Submarina
Estranho ano este. O primeiro semestre foi dragado pelo ser ou não ser do impeachment. Chegamos ao fim de agosto ainda à espera de uma definição. Os problemas pessoais todos jogados para escanteio, diante das grandes definições políticas e econômicas do país. A Olimpíada, à maneira do circo romano, nos abstraiu da tragédia institucional por […]
O primeiro semestre foi dragado pelo ser ou não ser do impeachment. Chegamos ao fim de agosto ainda à espera de uma definição. Os problemas pessoais todos jogados para escanteio, diante das grandes definições políticas e econômicas do país. A Olimpíada, à maneira do circo romano, nos abstraiu da tragédia institucional por breves trinta dias. Ainda contabilizávamos as medalhas quando o pugilismo no Senado nos trouxe de volta para a desgraça habitual.
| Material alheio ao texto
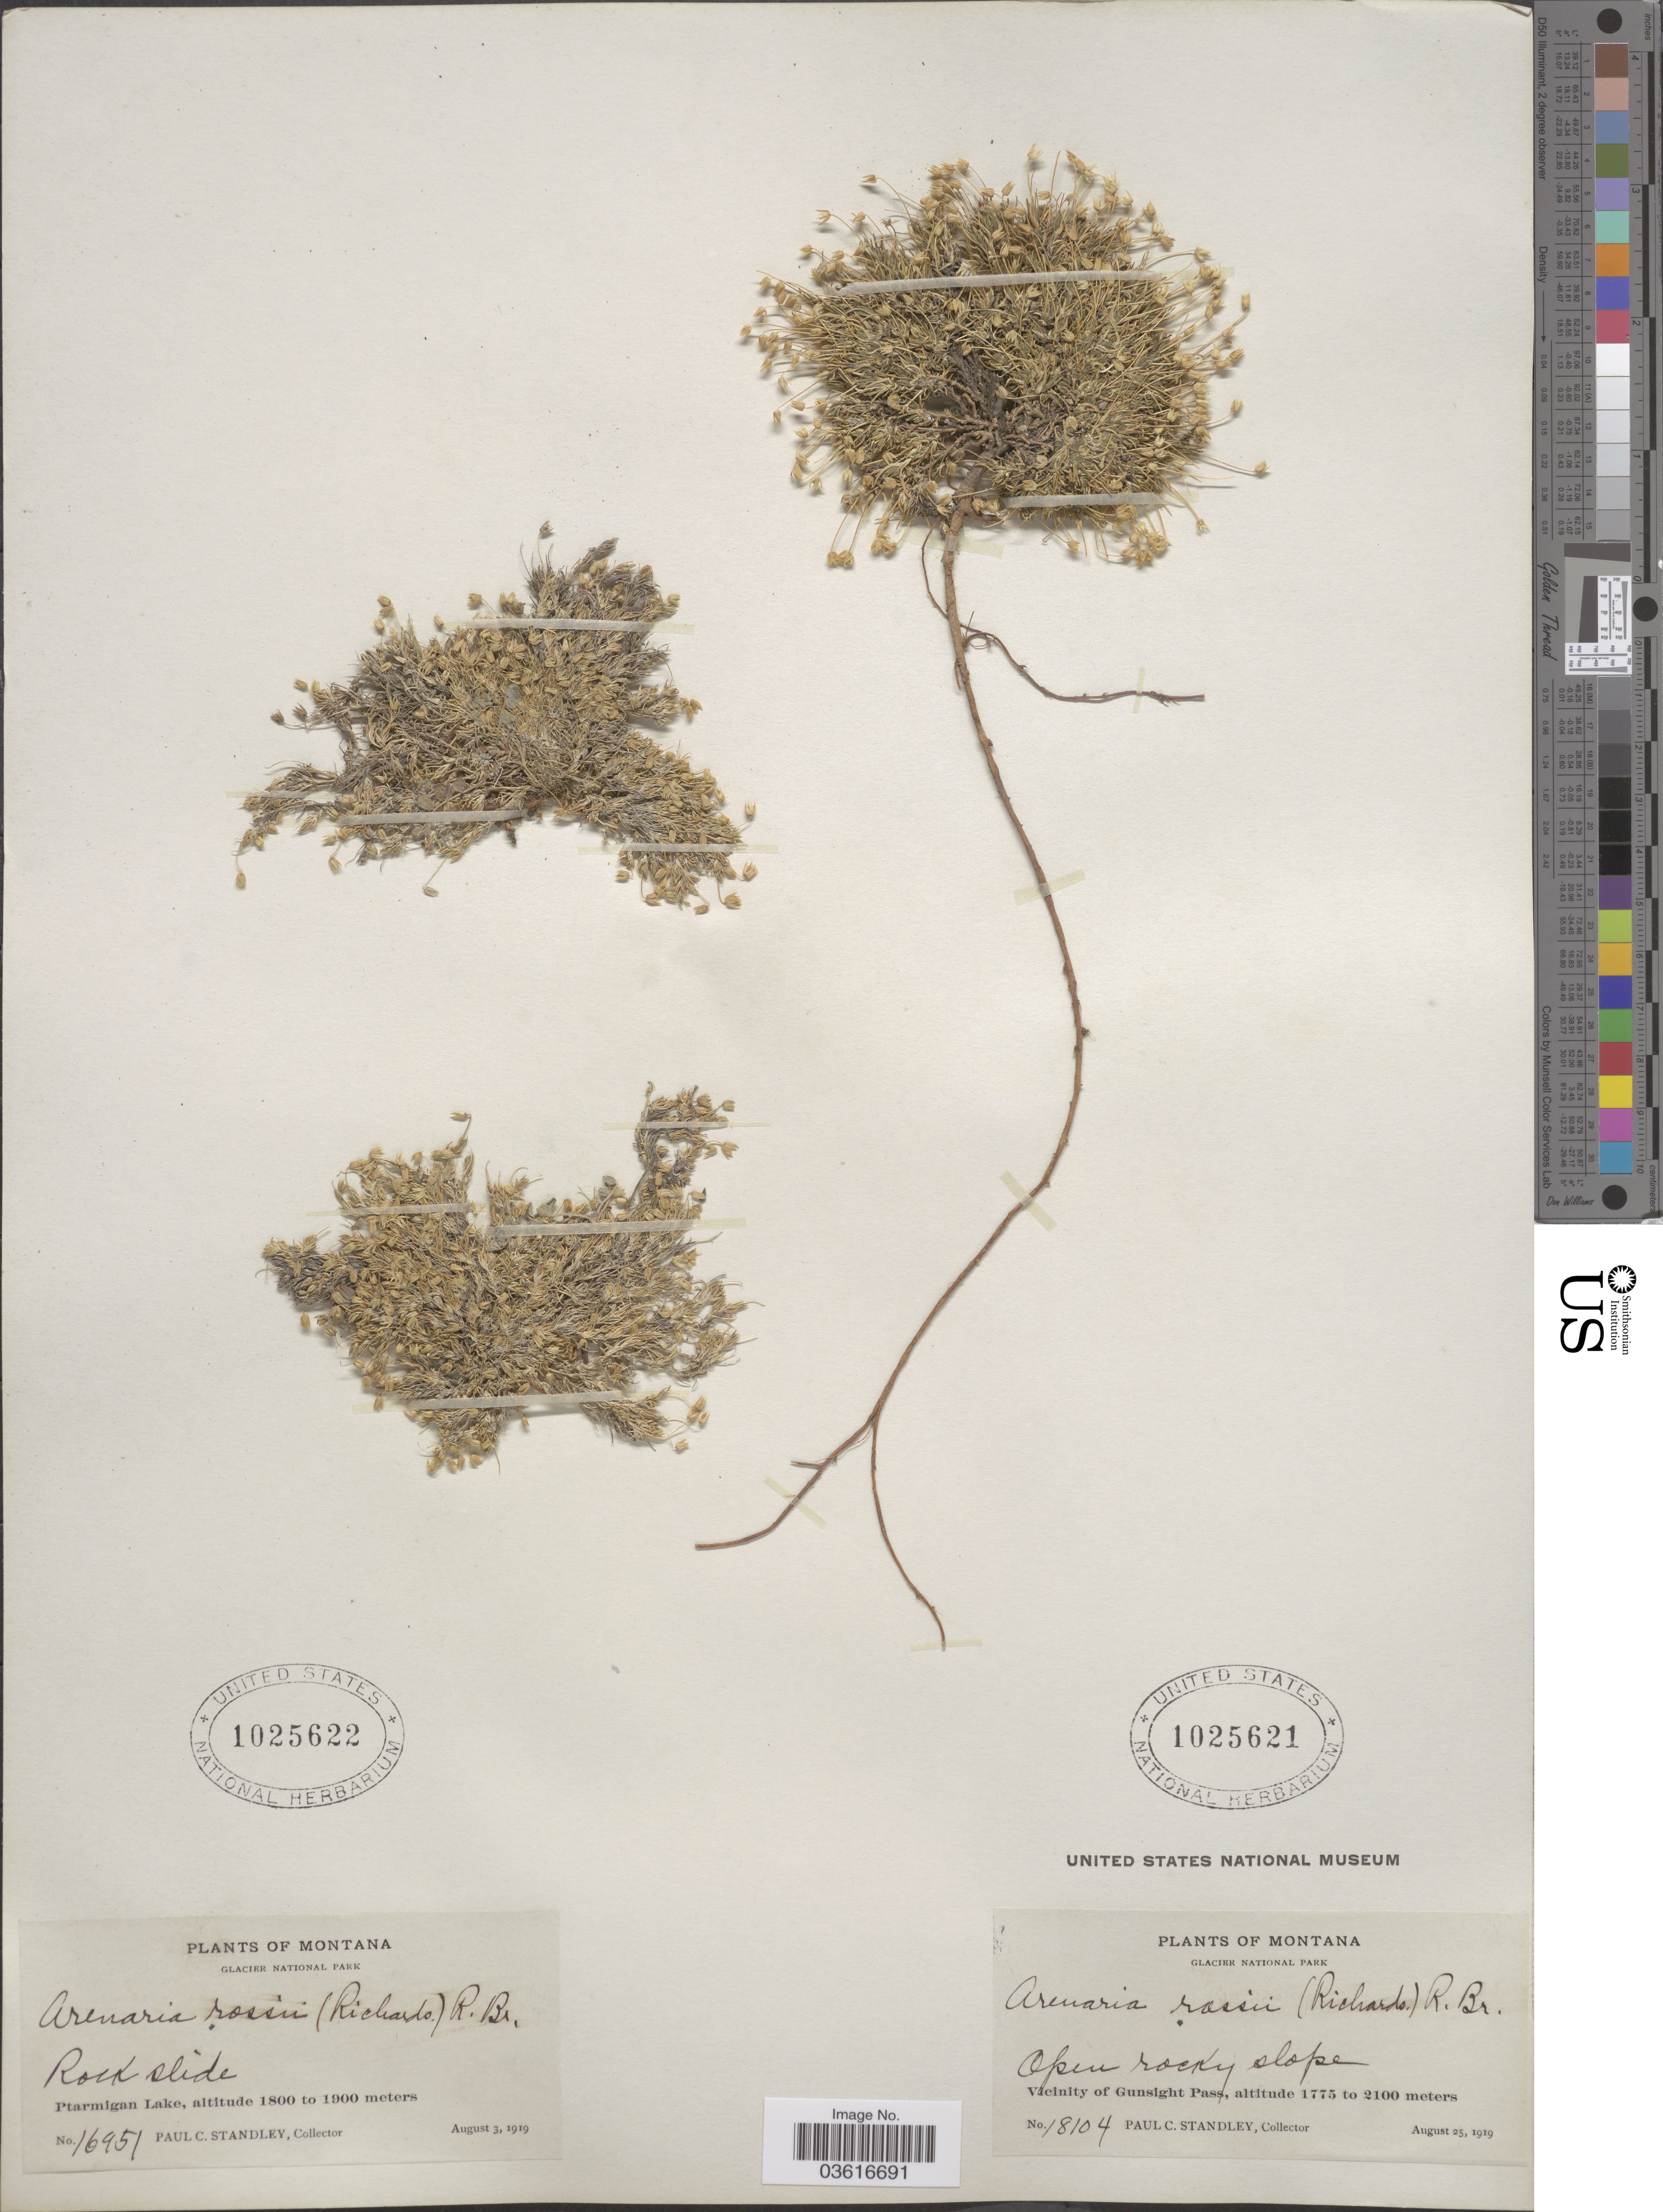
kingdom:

Escrevo na manhã de segunda, com os olhos na televisão, acompanhando o depoimento de Dilma no Senado. Faz um dia glorioso de sol lá fora, que contrasta com o clima de guilhotina que assola a nação.
Depois de meses enredada na crise, alienei-me, confesso. Mal acabados os Jogos, embarquei para Fernando de Noronha, onde passei sete dias com o nariz enfiado numa máscara de mergulho, à procura de seres marinhos que ignoram os desvãos da superfície.
Eu não pisava na ilha havia quatro anos. As restrições ao turismo estão cada vez mais severas — e é bom que estejam, pois o aumento no número de visitantes, desde a primeira vez que lá estive, vinte anos atrás, é notável. Noronha, no entanto, continua maior do que o homem.
Bastam algumas horas no arquipélago para que a cabeça se volte para a variação da maré, para as fases da lua e as diferentes constelações do céu. Fenômenos que regem a vida no planeta, mas que seres urbanos, como eu e você, teimam em ignorar.
Noronha é agreste, selvagem. As tempestades vêm e vão ao sabor do vento forte, e o mar oceânico, fora da delicada faixa protegida pelas rochas vulcânicas, é de um azul profundo de dimensão assustadora. Trata-se de um lugar ativo, que nada tem das bucólicas praias do Nordeste. Dos penhascos, é possível assistir à cruza de tubarões na maré-cheia, tartarugas vindo à tona respirar e golfinhos a dar saltos triplos no ar.
Choca, naquela ilha, o desprezo que a vida marítima tem pelo que se passa na terra. Numa simples volta de snorkel, esbarra-se com tartarugas, polvos, moreias, peixes de todas as cores e tamanhos, lagostas, arraias-prego, manteiga, chita e tubarões de recife, limão e lixa, todos alheios aos nossos problemas mundanos. A apneia é o mais eficaz calmante psicoativo já inventado.
Meu amigo Léo, do Tubalhau, nos levou para pescar num cabeço no meio do mar, a uma hora e meia da ilha. Ondas de 2 metros levantavam e baixavam o casco da frágil embarcação; os molinetes armados na popa, à espera de que um peixão mordiscasse o corrico. Foi uma pesca fraca, levamos de volta uma barracuda e uma cavala de 20 quilos, maior que meu filho de 8 anos.
Com o mesmo Léo, saímos para marcar tubarões, num projeto de pesquisa de uma universidade de Recife, para mapear a população dos gigantes. O espinhel, varal de anzóis que antes servia para matá-los, fisga-os, agora, para estudo. Um tubarão-limão de 2,5 metros foi trazido para o barco, medido, pesado, marcado e devolvido ao mar. Jamais esquecerei.
E foi assim que adiei o quanto pude o retorno à realidade cruel. De volta, assisto à defesa de Dilma, pensando no quão afastados estamos daquilo que se chama vida.